Description
Given a knight in a chessboard (a binary matrix with 0 as empty and 1 as barrier) with a source position, find the shortest path to a destination position, return the length of the route.
Return -1 if destination cannot be reached.
Answer
Using BFS to solve the problem. Set a vector d to optimize the search method of each nonzero point.
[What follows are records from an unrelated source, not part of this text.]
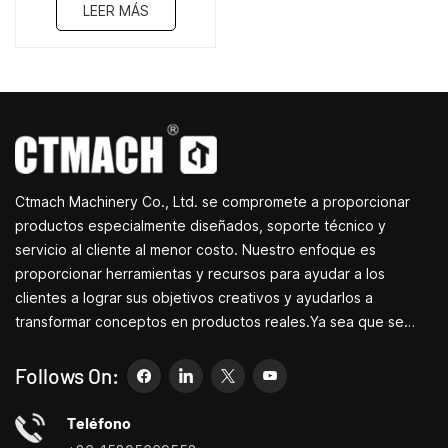
LEER MÁS
Ctmach Machinery Co., Ltd. se compromete a proporcionar
productos especialmente diseñados, soporte técnico y
servicio al cliente al menor costo. Nuestro enfoque es
proporcionar herramientas y recursos para ayudar a los
clientes a lograr sus objetivos creativos y ayudarlos a
transformar conceptos en productos reales.Ya sea que se
dedique a I+D, educación, producción a corto plazo o
simplemente sea un emprendedor creativo, las pequeñas
Follows On:
máquinas herramienta de Bite pueden permitirle satisfacer sus
necesidades de manera más fácil, rápida y
Teléfono
económica.Especializados en pequeños centros de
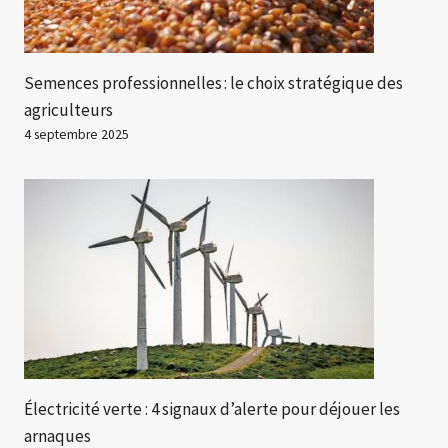
Semences professionnelles : le choix stratégique des
agriculteurs
4 septembre 2025
Électricité verte : 4 signaux d’alerte pour déjouer les
arnaques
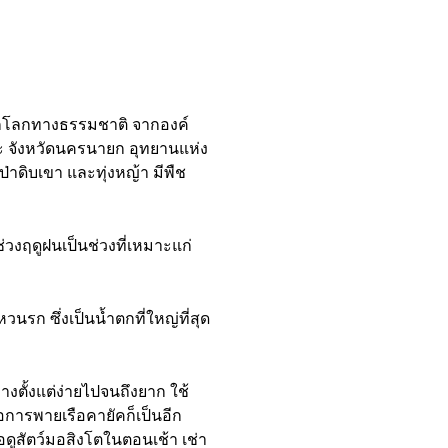
ดกโลกทางธรรมชาติ จากองค์
ละ จังหวัดนครนายก อุทยานแห่ง
่าดิบเขา และทุ่งหญ้า มีพืช
วงฤดูฝนเป็นช่วงที่เหมาะแก่
นรก ซึ่งเป็นน้ำตกที่ใหญ่ที่สุด
งตั้งแต่ง่ายไปจนถึงยาก ใช้
อการพายเรือคายัคก็เป็นอีก
อดูสัตว์มอสิงโตในตอนเช้า เช่า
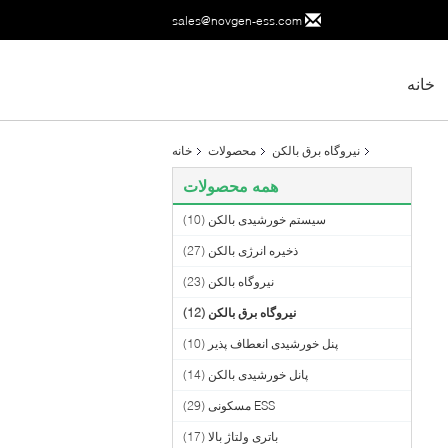
sales@novgen-ess.com
خانه
نیروگاه برق بالکن
محصولات
خانه
همه محصولات
سیستم خورشیدی بالکن
(10)
ذخیره انرژی بالکن
(27)
نیروگاه بالکن
(23)
نیروگاه برق بالکن
(12)
پنل خورشیدی انعطاف پذیر
(10)
پانل خورشیدی بالکن
(14)
ESS مسکونی
(29)
باتری ولتاژ بالا
(17)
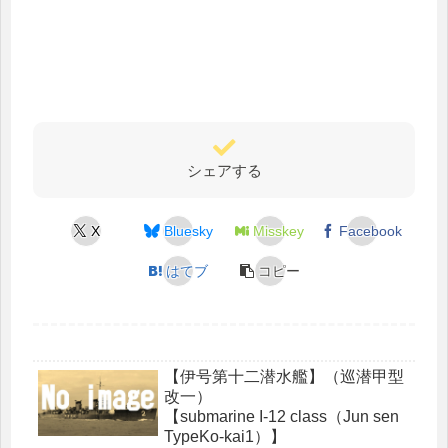
シェアする
X
Bluesky
Misskey
Facebook
はてブ
コピー
【伊号第十二潜水艦】（巡潜甲型
改一）
【submarine I-12 class（Jun sen
TypeKo-kai1）】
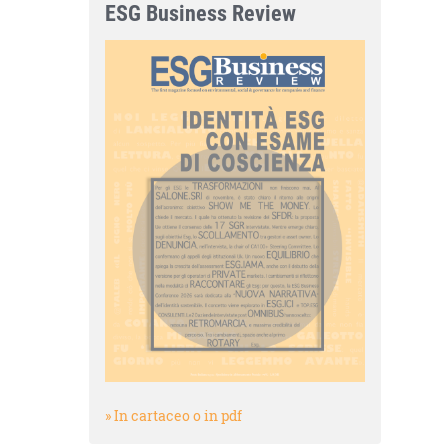
ESG Business Review
» In cartaceo o in pdf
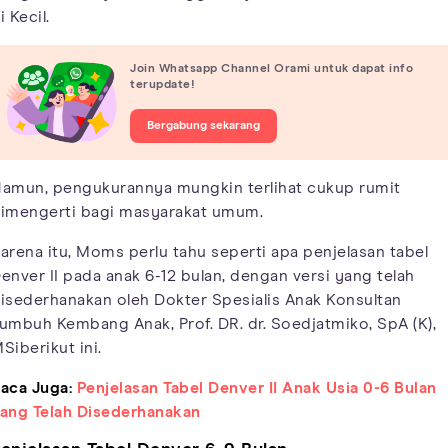
i Kecil.
Join Whatsapp Channel Orami untuk dapat info
terupdate!
Bergabung sekarang
amun, pengukurannya mungkin terlihat cukup rumit
imengerti bagi masyarakat umum.
arena itu, Moms perlu tahu seperti apa penjelasan tabel
enver II pada anak 6-12 bulan, dengan versi yang telah
isederhanakan oleh Dokter Spesialis Anak Konsultan
umbuh Kembang Anak, Prof. DR. dr. Soedjatmiko, SpA (K),
Siberikut ini.
aca Juga:
Penjelasan Tabel Denver II Anak Usia 0-6 Bulan
ang Telah Disederhanakan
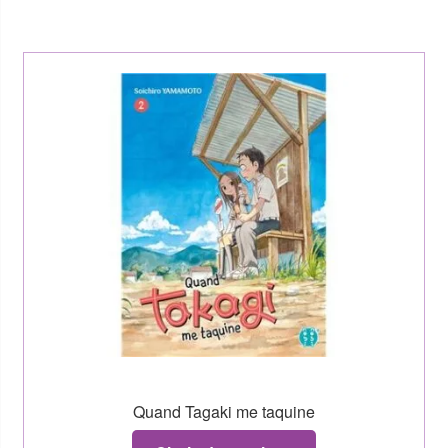
Quand Tagaki me taquine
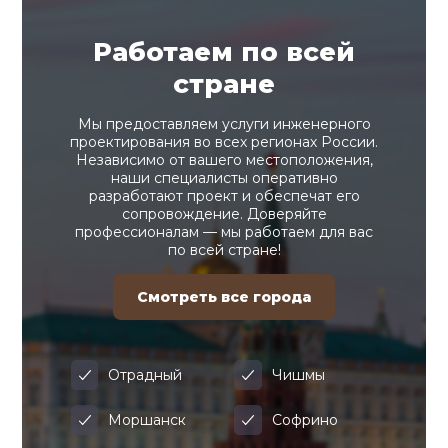
Работаем по всей
стране
Мы предоставляем услуги инженерного
проектирования во всех регионах России.
Независимо от вашего местоположения,
наши специалисты оперативно
разработают проект и обеспечат его
сопровождение. Доверяйте
профессионалам — мы работаем для вас
по всей стране!
Смотреть все города
Отрадный
Чишмы
Моршанск
Софрино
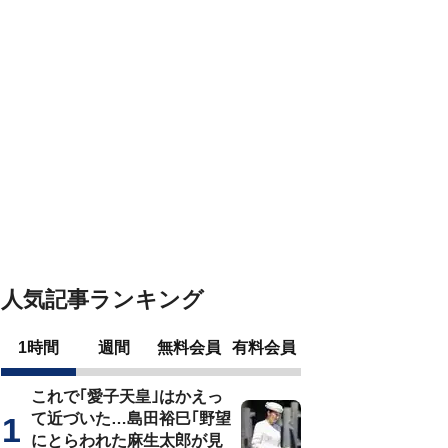
人気記事ランキング
1時間
週間
無料会員
有料会員
これで｢愛子天皇｣はかえっ
て近づいた…島田裕巳｢野望
にとらわれた麻生太郎が見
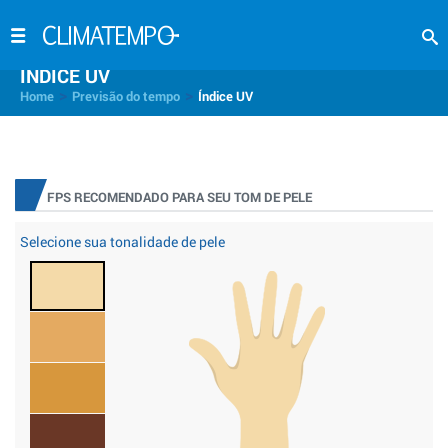
INDICE UV
>
>
Home
Previsão do tempo
Índice UV
FPS RECOMENDADO PARA SEU TOM DE PELE
Selecione sua tonalidade de pele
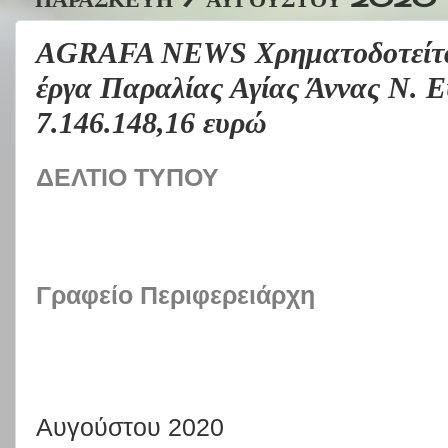
AGRAFA NEWS Χρηματοδοτείται 
έργα Παραλίας Αγίας Άννας Ν. Ε
7.146.148,16 ευρώ
ΔΕΛΤΙΟ ΤΥΠΟΥ
Γραφείο Περιφερειάρχη
Αυγούστου 2020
Using queue to store all the points of each layer at once.
Code
C++
class Solution {
public:
/**
* Definition for a point.
* struct Point {
* int x;
* int y;
* Point() : x(0), y(0) {}
* Point(int a, int b) : x(a), y(b) {}
* };
*/
int shortestPath(vector<vector<bool>> &grid, Point &source, Point &destination) {
// write your code here
if(grid.size() == 0 || grid[0].size() == 0) return 0;
int n = grid.size(), m = grid[0].size();
vector<vector<int>> dis(n, vector<int>(m, INT_MAX));
dis[source.x][source.y] = 0;
vector<vector<int>> d = {{-2, -1}, {-2, 1}, {-1, 2}, {1, 2}, {2, 1}, {2, -1}, {1, -2}, {-1, -2}};
std::queue<Point> q;
q.push(source);
while(!q.empty())
{
Point head = q.front();
q.pop();
for(int i = 0; i < 8; ++i)
{
int x = head.x + d[i][0];
int y = head.y + d[i][1];
if(x >= 0 && x < n && y >= 0 && y < m && !grid[x][y] && dis[head.x][head.y] + 1 < dis[x][y])
{
dis[x][y] = dis[head.x][head.y] + 1;
q.push(Point(x, y));
}
}
}
if(dis[destination.x][destination.y] == INT_MAX) return -1;
return dis[destination.x][destination.y];
}
};